For the entries below, the result should be an exact transcription of the lines from the one with "Apply the concepts" up to and including the one with "Experiment with different", and only those.

[Extracted page text data]
.....
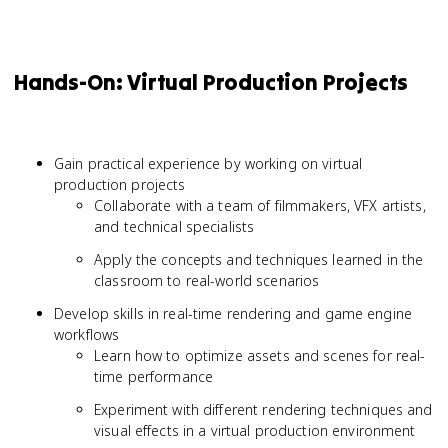
Hands-On: Virtual Production Projects
Gain practical experience by working on virtual
production projects
Collaborate with a team of filmmakers, VFX artists,
and technical specialists
Apply the concepts and techniques learned in the
classroom to real-world scenarios
Develop skills in real-time rendering and game engine
workflows
Learn how to optimize assets and scenes for real-
time performance
Experiment with different rendering techniques and
visual effects in a virtual production environment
.....
- **Output**
Apply the concepts and techniques learned in the
classroom to real-world scenarios
Develop skills in real-time rendering and game engine
workflows
Learn how to optimize assets and scenes for real-
time performance
Experiment with different rendering techniques and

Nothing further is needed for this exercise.